Will Java FX be a success? I believe Sun's commitment to it is strong - this will not be something abandoned lightly because if they do, any credibility Java may have on the desktop will evaporate. I hope it will be enough, Java still offers a lot on the desktop that is not possible with flash (yet) and has a much better cross platform story than Silverlight/.NET (someone should tell Microsoft that Windows and Mac OS X is not a full cross platform story - what about Linux, Symbian, and so on?)
Java Real Time 2.0
The Java Real Time System version 2.0 was also announced. This is the historic JSR 1 (the first new feature to go through the Java Community Process (JCP) and was announced in the version 1.0 reference implementation at last year's JavaOne. This version brings real-time garbage collection (previously using the real time system required extreme discipline with memory usage, most memory had to be declared up-front and there could be almost no heap activity during the run time). Also, the NASDAQ usage of Java Real Time was showcased (150,000 transactions per second).
Not really about the Java, but more about the conference, the aim was to make JavaOne 2007 a carbon neutral conference. During the course of this, some discoveries were made that led John Gage to question the cost for offsetting carbon (is it enough - it almost certainly isn't yet). Anyway, it is heartening to see this kind of effort being made - I wonder how many people traveling to the event also offset their emissions?

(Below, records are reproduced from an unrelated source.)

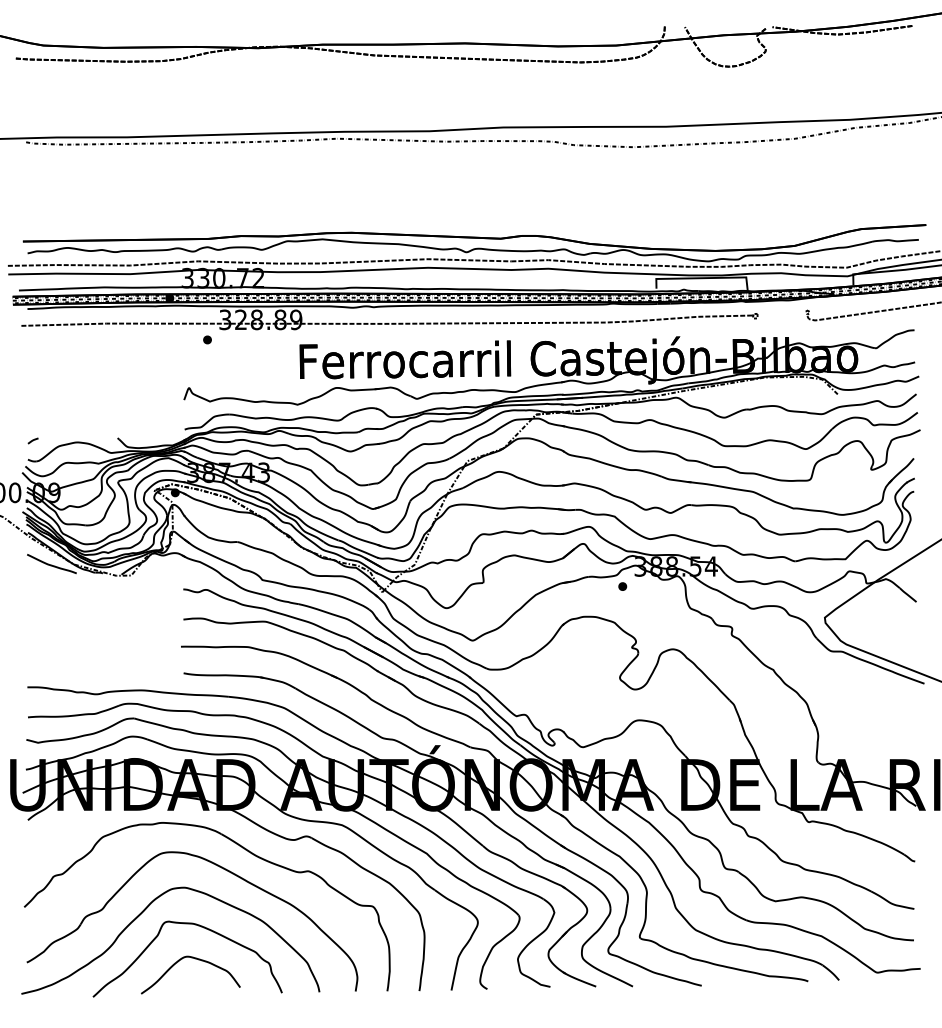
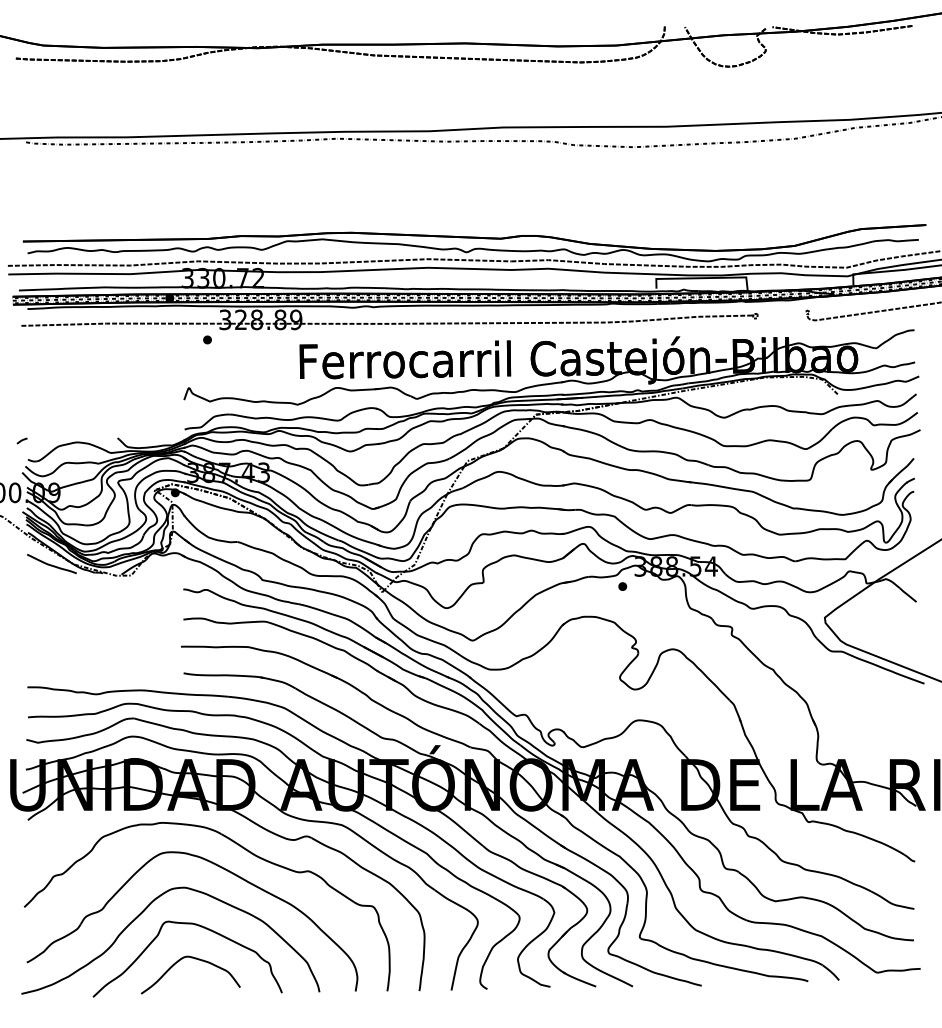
curve at (32, 440) position: (32, 440) -> (21, 440)
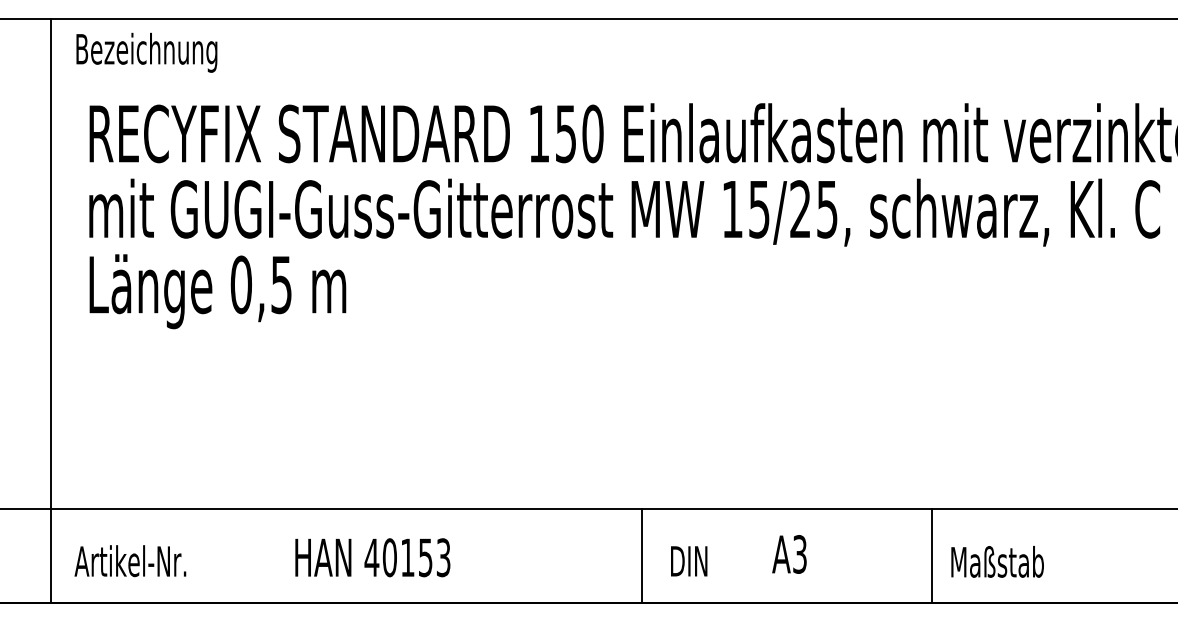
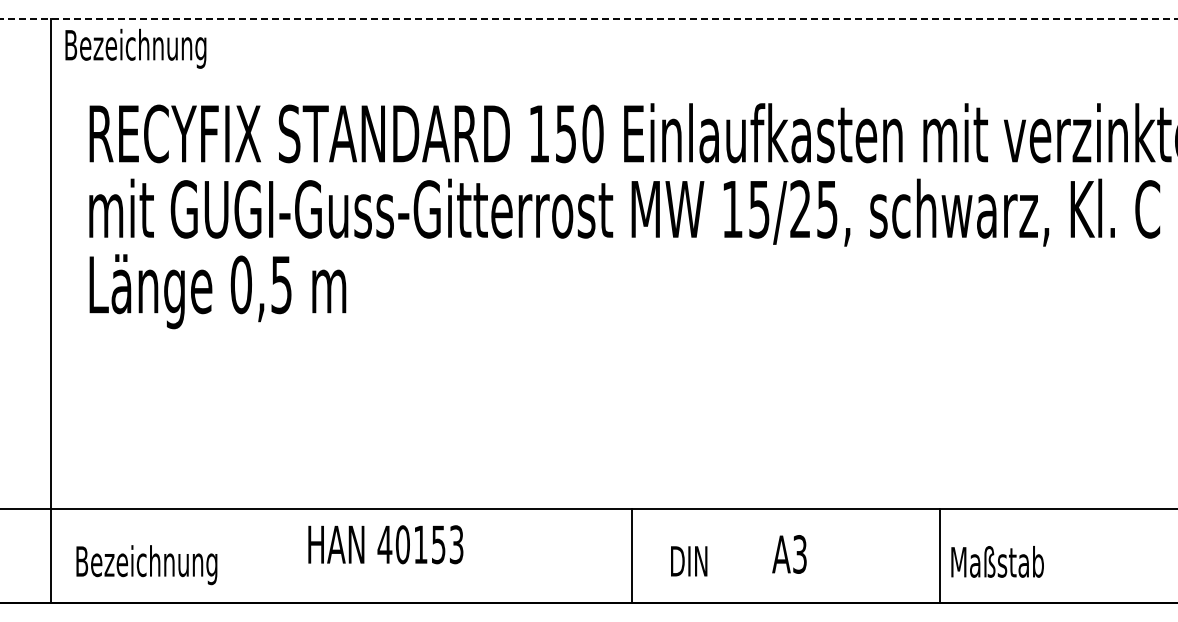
line at (589, 18): solid -> dashed
text at (146, 52) position: (146, 52) -> (135, 48)
line at (641, 556) position: (641, 556) -> (631, 556)
line at (931, 556) position: (931, 556) -> (939, 556)
text at (372, 557) position: (372, 557) -> (385, 544)
text at (145, 565): Artikel-Nr. -> Bezeichnung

Curriki and Engineers Without Borders
Continuing the feel good message, Sun talked about two new initiatives. The first - Curriki - is aimed at being wikipedia for education, providing international resources for K-12 learning (although not all countries use the K-12 curriculum so it will be interesting to see how this is incorporated). Also Sun announced that, along with the UN, it would be setting up an Engineers Without Borders program similar to the Doctors without Borders.
Day one after lunch also brought the Sun technical keynote that delivered a bit more meat for us developers who like to see code. There were several standout demonstrations in this keynote including JRuby in Netbeans running a real Ruby application (a popular blogging application that was run unaltered).
Also, NASA demonstrated World Wind - a Google Earth like application written (now) in Java. The original was written in .NET and ran only on windows. The new version is impressive - very fast performance, cross platform execution, and fully open source. In fact the viewer is a swing component and can be embedded in other applications very easily - there was a demo of this using a simple Java flight simulator with the real world data from World Wind - this makes for a pretty realistic world to fly though.
The other standout, not just of the technical keynote, but also of the conference (in my opinion) was the SunSpots. These are small devices, about the size of a compact cell phone, that have sensors and servo controllers on board, and run Java. They also have wireless networking and the ability to set up mesh networks, and a whole host of other neat features like built in accelerometers. They are a robot enthusiast's best friend and quite a bit more capable than the popular Lego Mindstorms. The price is perhaps a little high right now ($550 for a pack consisting of the sunspot and two extra sensor units) but I must say the price seemed less outrageous after I saw them first hand (they are really, really nice). Perhaps in time a more commodity priced package will be available.